We developed the tool through listening and learning from HackCorruption teams from different regions. And yet, that was only the beginning of the learning journey. Here are three lessons we learned while conceptualizing and creating this AI tool:

    1. Cloud is better, but local still works: Having access to cloud resources can help you speed up the training process, but it is not mandatory – you can still use your pc/laptop and obtain good results.
  • Flexibility and adaptability are key: AI is an evolving area with new LLMs, tools, and free libraries appearing almost every week. As such, it is paramount to keep well-informed and to ensure that the source code written for these new tools can be easily upgraded to ensure they don’t quickly become outdated.

Learn from others: As all those involved in HackCorruption over the past three years know, collaboration is the key to success. There is a huge community of developers and researchers who offer their code examples, tools, and experience for free. Learn from them and see what you can incorporate into your own projects.
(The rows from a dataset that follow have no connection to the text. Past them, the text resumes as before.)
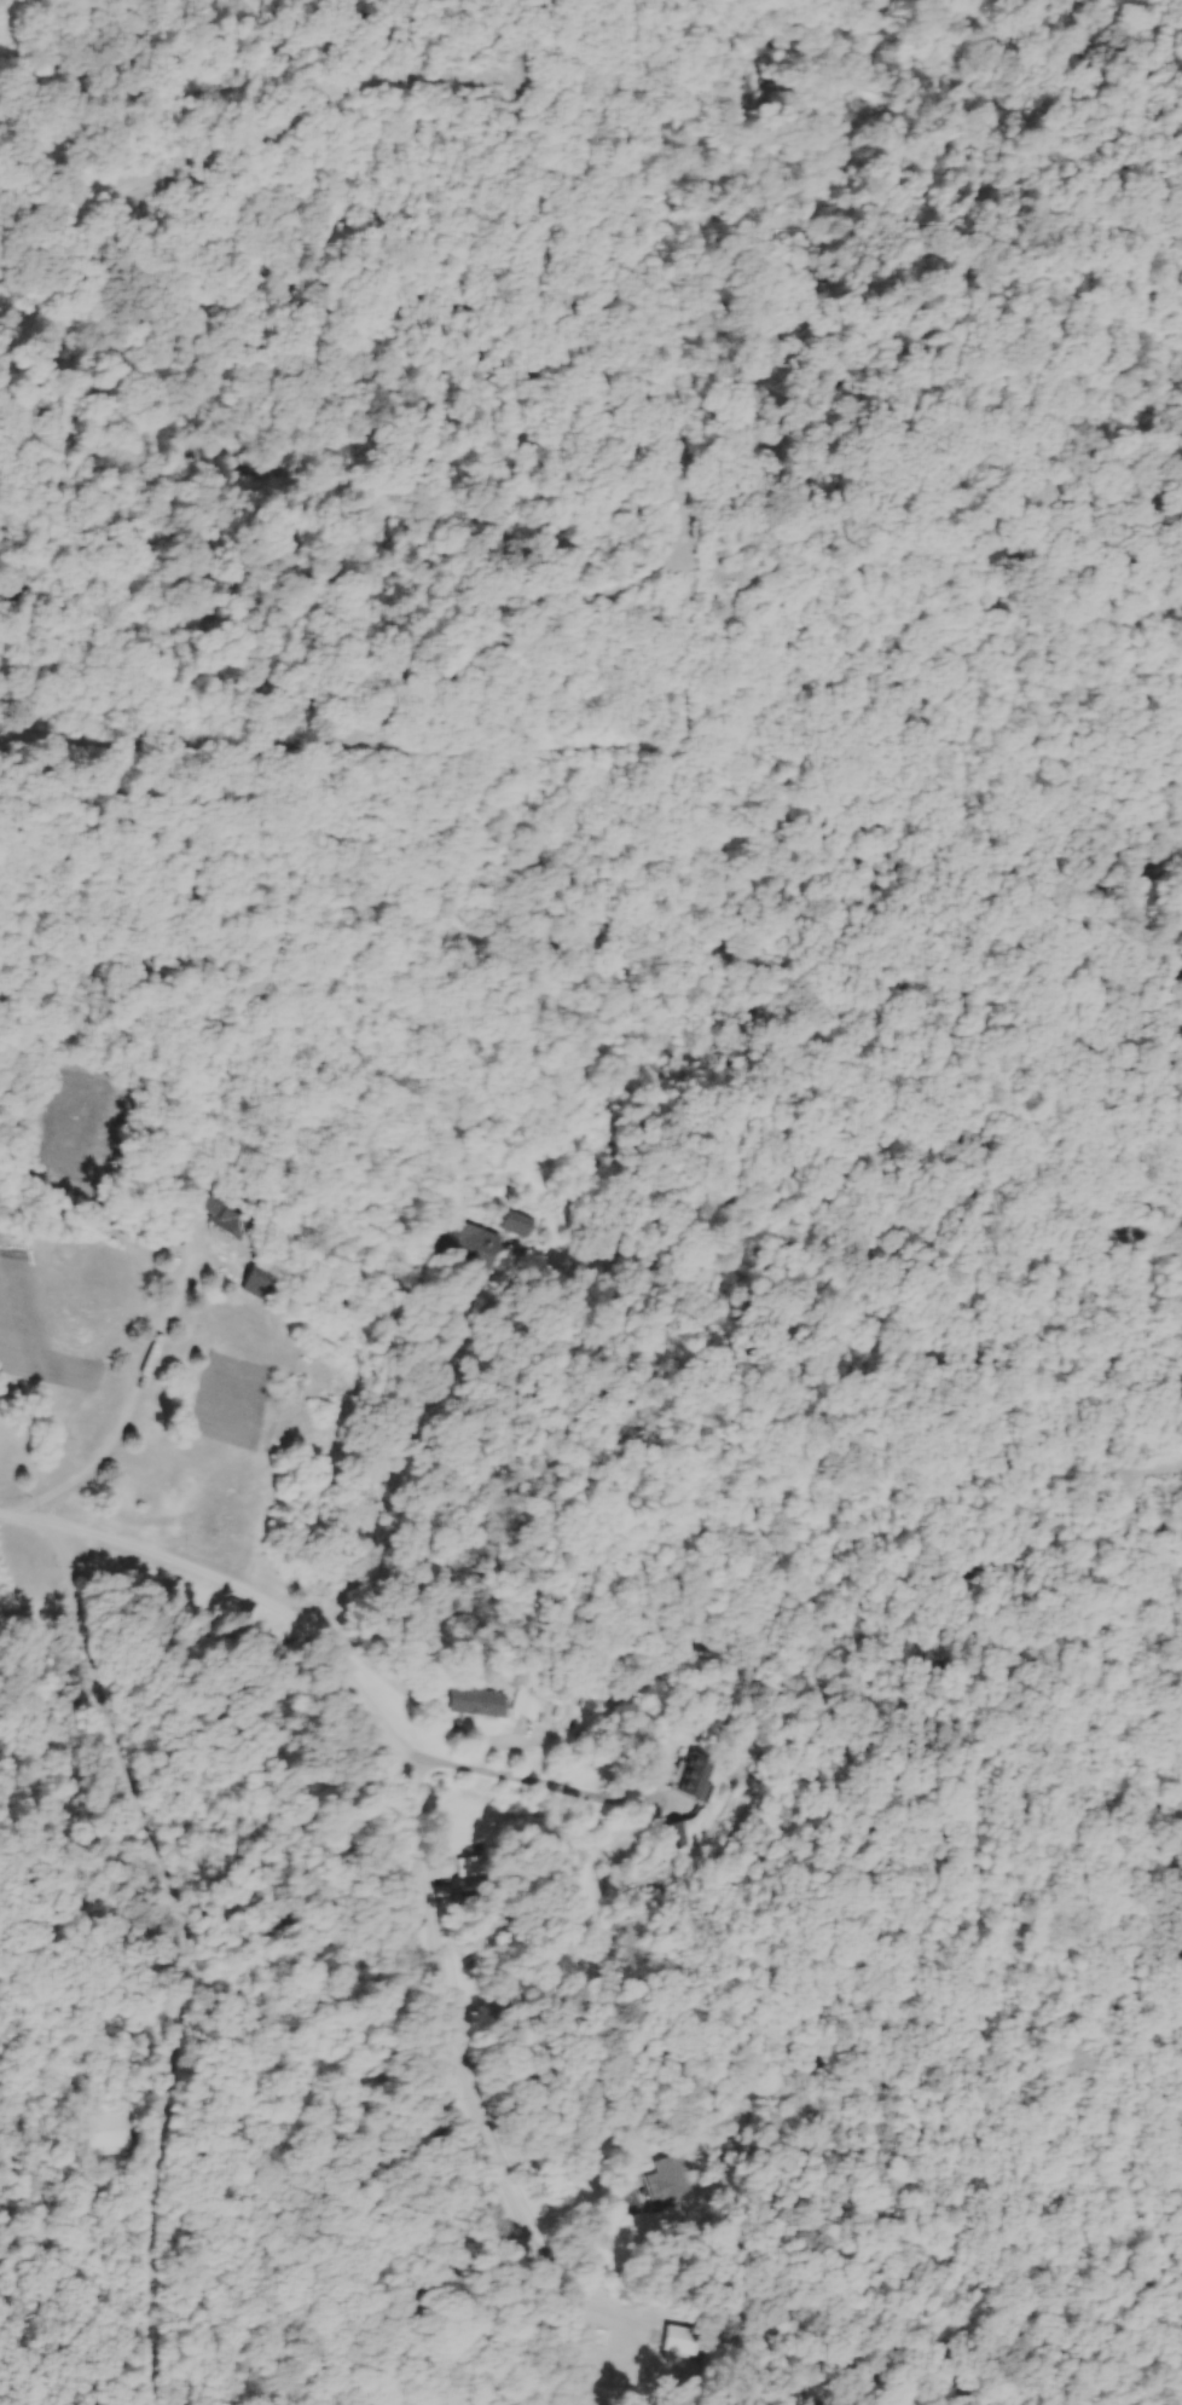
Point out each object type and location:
road: (125, 1402)
road: (415, 1438)
road: (420, 1701)
road: (539, 1779)
road: (436, 1840)
road: (191, 1949)

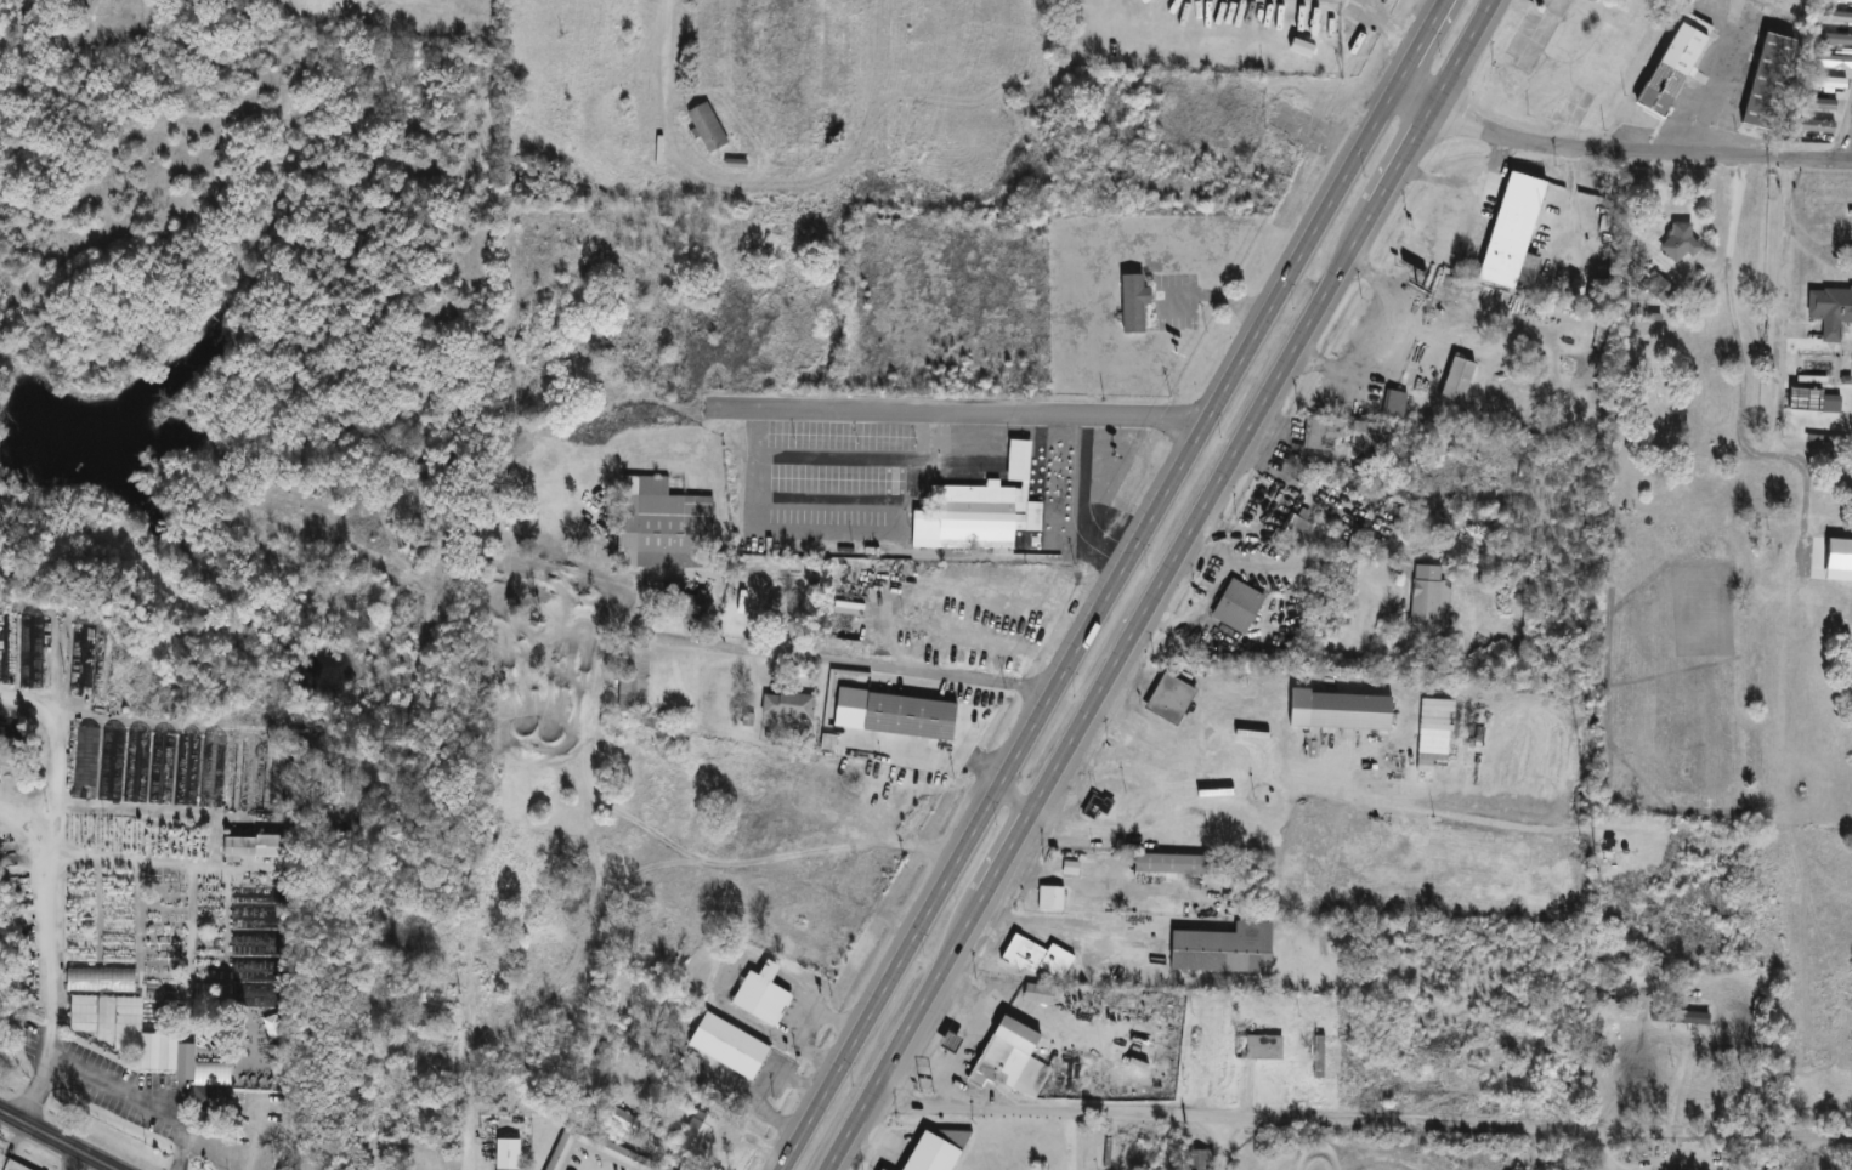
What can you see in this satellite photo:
building: (1846, 0)
building: (29, 2)
building: (1836, 16)
building: (1830, 38)
building: (706, 44)
building: (830, 46)
road: (662, 49)
building: (1827, 60)
building: (1673, 64)
building: (1763, 79)
building: (1822, 81)
building: (1810, 124)
building: (706, 126)
road: (1847, 146)
road: (1619, 150)
road: (749, 170)
building: (1511, 233)
building: (1677, 244)
building: (1660, 290)
building: (1132, 304)
building: (1829, 310)
road: (1370, 338)
road: (1255, 345)
road: (1293, 350)
building: (1455, 381)
building: (1812, 400)
building: (1393, 404)
road: (975, 412)
building: (1321, 432)
building: (1368, 434)
building: (1828, 446)
road: (1754, 450)
building: (1673, 491)
building: (1835, 503)
building: (967, 517)
building: (1295, 521)
building: (659, 525)
road: (1289, 560)
building: (1427, 600)
building: (686, 604)
building: (1235, 605)
road: (1198, 606)
building: (761, 609)
road: (854, 663)
building: (630, 678)
building: (786, 704)
building: (1347, 711)
building: (908, 715)
road: (1017, 796)
building: (1094, 807)
building: (254, 846)
building: (1170, 864)
building: (7, 869)
building: (1049, 898)
road: (921, 928)
road: (962, 936)
building: (482, 945)
building: (1222, 949)
building: (1037, 958)
road: (48, 967)
building: (1603, 989)
building: (758, 994)
building: (426, 1001)
building: (1678, 1016)
building: (106, 1019)
building: (271, 1025)
building: (726, 1045)
building: (1262, 1047)
road: (478, 1055)
building: (998, 1057)
building: (1316, 1057)
building: (202, 1080)
road: (133, 1099)
road: (1360, 1119)
building: (623, 1120)
building: (696, 1130)
road: (1065, 1136)
road: (59, 1139)
road: (210, 1149)
building: (933, 1149)
building: (596, 1151)
building: (505, 1154)
road: (64, 1156)
building: (1198, 1159)
building: (879, 1169)

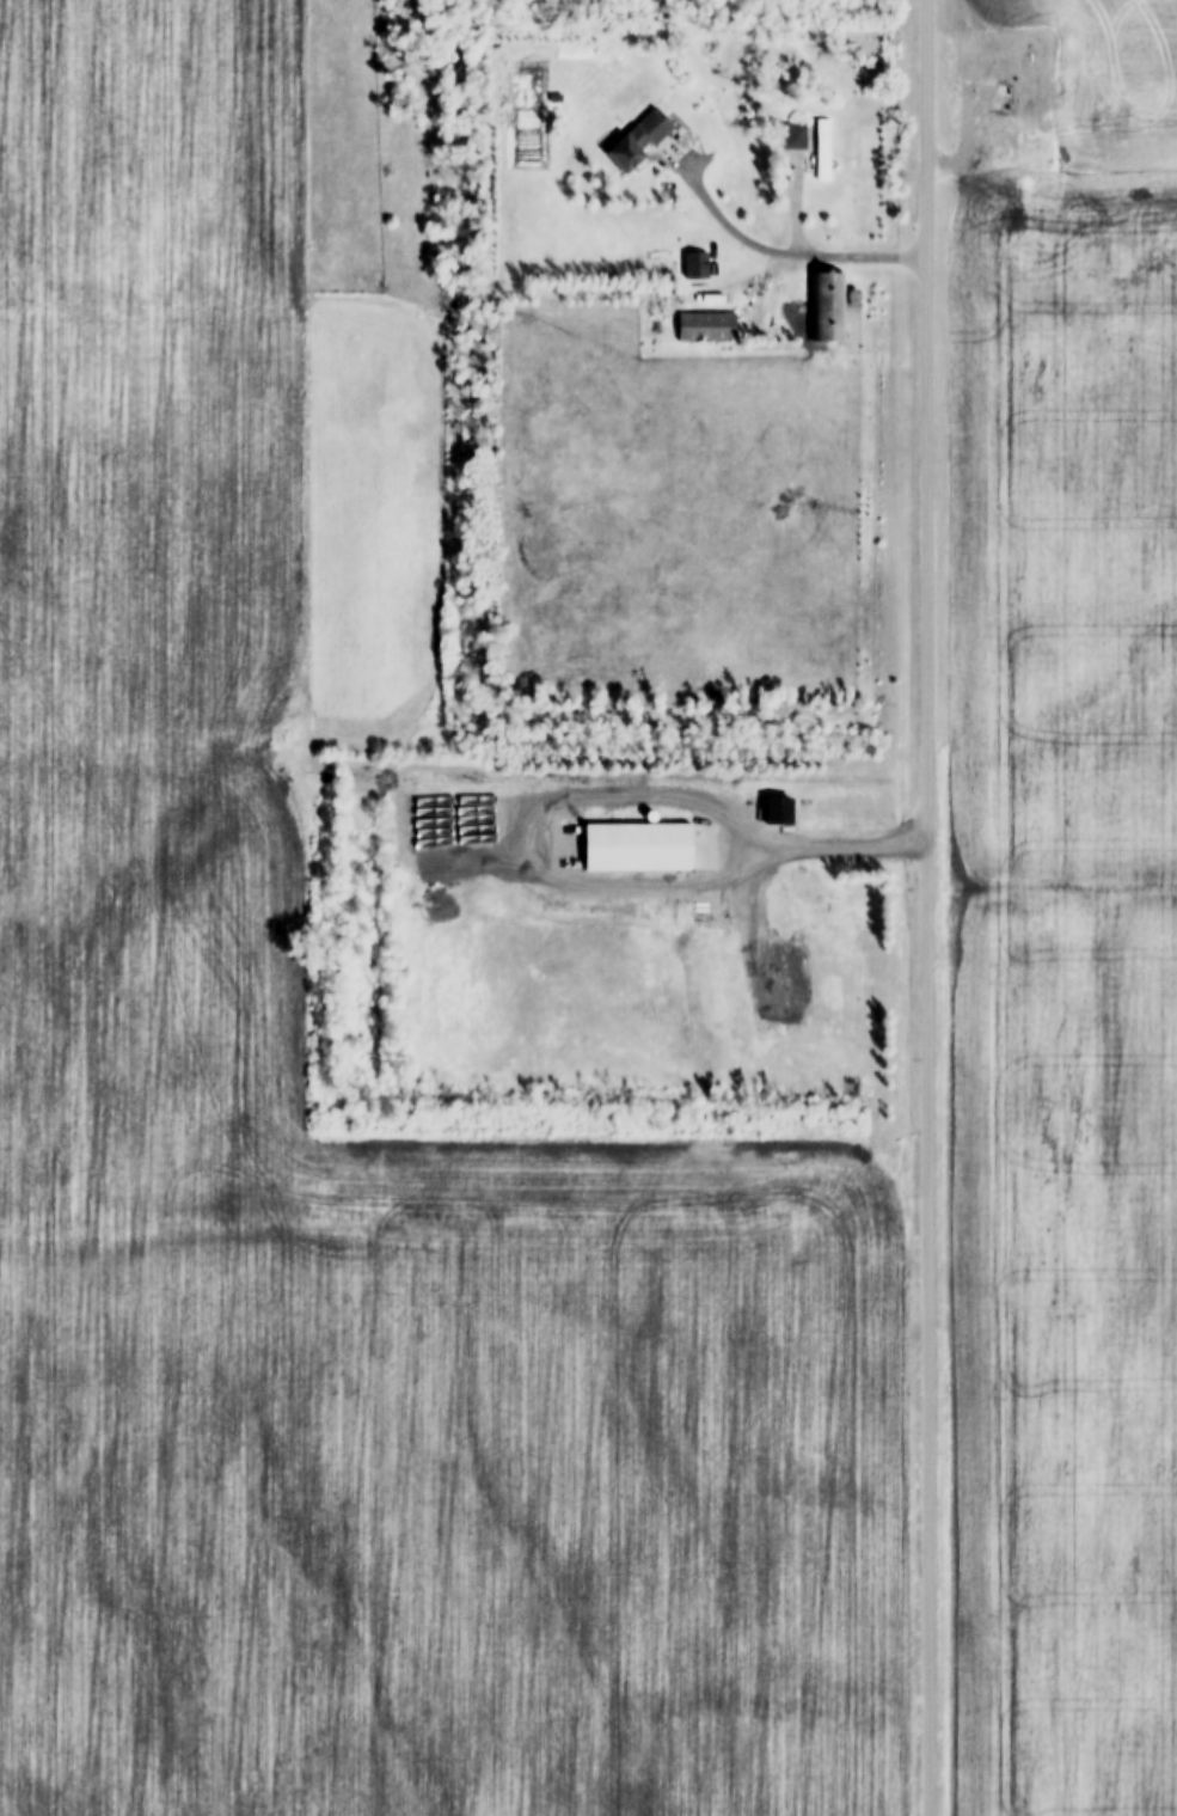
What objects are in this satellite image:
crop: (1088, 83)
road: (776, 254)
road: (638, 300)
crop: (193, 398)
road: (771, 850)
road: (927, 908)
crop: (1066, 996)
crop: (402, 1391)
                                               Cheri Leigh-Erasmus from Accountability Lab speaking at the learning event in Mexico

While this is an ongoing project and there will be many more lessons to learn as we progress, there are two recommendations that we have identified to date that can help potential users and developers looking to utilize AI to its fullest potential:

  1. Invest some time to learn the basics of how AI really works. You don’t need to read all the papers nor understand all the math or coding behind it, but, as with everything, the better you understand the basics, the more likely you are to use the tool effectively.
  2. It’s important to keep in mind that not all libraries are open source, especially those for processing pdf files. As such, it may take time to change the code later if a library substitution is needed.

With our application submitted for this AI Contract Summarizer tool to be registered as a Digital Public Good (DPG), it will soon be available for use by all working to curb corruption in public procurement. Keep an eye out for a follow-up blog that announces the tool’s successful registration as a DPG!